[sirch]

Just curious if anyone else has been looking at adding on the Garrett Hybrid E-Turbo. In short the advantage will be you can add a larger turbo that might not be useful on the street using a normal turbo, but with the hybrid turbo it reduces lag and makes it more street friendly. I also find it interesting that Garrett is working AMG to start using them on there cars higher end cars.

I am curious in these turbo for adding to my car after I rebuild my engine within the year.


https://www.garrettmotion.com/news/m...-mercedes-amg/

[Kel918]

I wonder how much it would cost, would need a battery pack

[fazi13]

Do you even notice lag on the current n20 turbo? It’s so small already I barely feel any.. and I think a pure turbo is already $1500 without all the electronics.
Also I did contemplate rebuilding my n20 as well but it was way cheaper to drop in a slightly used engine. Got one from a 2016 328i with 8000 miles lol.
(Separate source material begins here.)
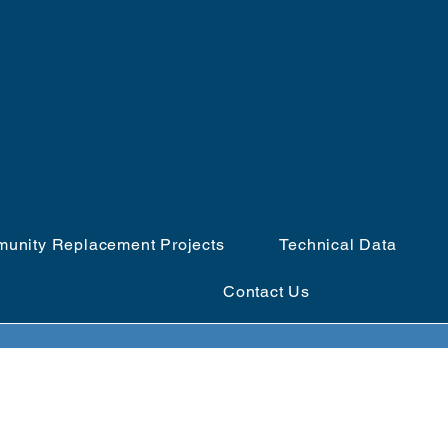
ါ။
unity Replacement Projects
Technical Data
Contact Us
It was like $3500 with shipping

[RMMAGA]

the issue would be the integration, the EWG boost controllers in modern ECU are hard enough to manage for tuners

it is a cool concept as it can also recover turbine kinetic energy as a generator when off boost, or directly recover exhaust energy when driving a mid range loads where the WG can be closed up and used as a generator, however I guess that would only be a small amount like a few % of the actual power output

in low rev it can act as e supercharger, and allow the motor to remain in lower RPM with less gear change that should improve overall efficiency in EPA testing

also it can spin up on the e motor, for much less lag, especially at low loads and rpm where the spooling takes the longest as the exhaust energy is low

however all of the above requires some pretty close integration with the main ECU, that I think is going to be too much for most tuners to handle any time soon

also for us power junkies, I do not think its helpful, at high RPM high loads, the e motor will do nothing, I guess its only like a 5-10 kW motor, and for 500 WPH your looking at 50-60 kW of turbine energy needed to maintain something like 20 psi of boost, even with a 70% efficiency compressor

to be honest I wouldn't be surprised if they didn't use the e motor at all above about 4000 rpm, or only used it for turbine speed control / regeneration to prevent over boost

[zerodb]

If your vehicle doesn't have a high voltage battery system it becomes really difficult to use this type of tech. At 12V it takes a TRUCKLOAD of current to spool up a motor like this fast enough to be useful, but with a high voltage system like a hybrid would have, it becomes a lot more feasible. Back in the early 2000s I worked for the company that pionered this technology, which was then bought out by Honeywell/Garrett, the technology was poorly developed as Honeywell wanted to push VNT turbos instead; company was shut down, and now a couple decades later Garrett is parading it out as a new idea. (look up Turbodyne Dynacharger if you're curious) But on the topic of power requirements, we had motors that pulled in excess of 1000 amps on acceleration; the power leads were like garden hoses. The tech has surely improved since then but it's not trivial to manage that much electricity on a vehicle electrical system.

If you can properly integrate it and provide sufficient power, this could allow you to spec a MUCH larger turbine which vastly opens up the breathing capability of the engine because you're not choking the entire exhaust flow down to a tiny orifice to spool up your turbine. At a certain level of integration you can also eliminate the wastegate completely and essentially use regenerative braking to limit boost if necessary. 2.0L engines pushing 500+ HP are not a difficult goal with larger turbos, but they're nearly undriveable at lower revs. Put something like this in to provide usable boost at lower speeds and it starts to get really interesting.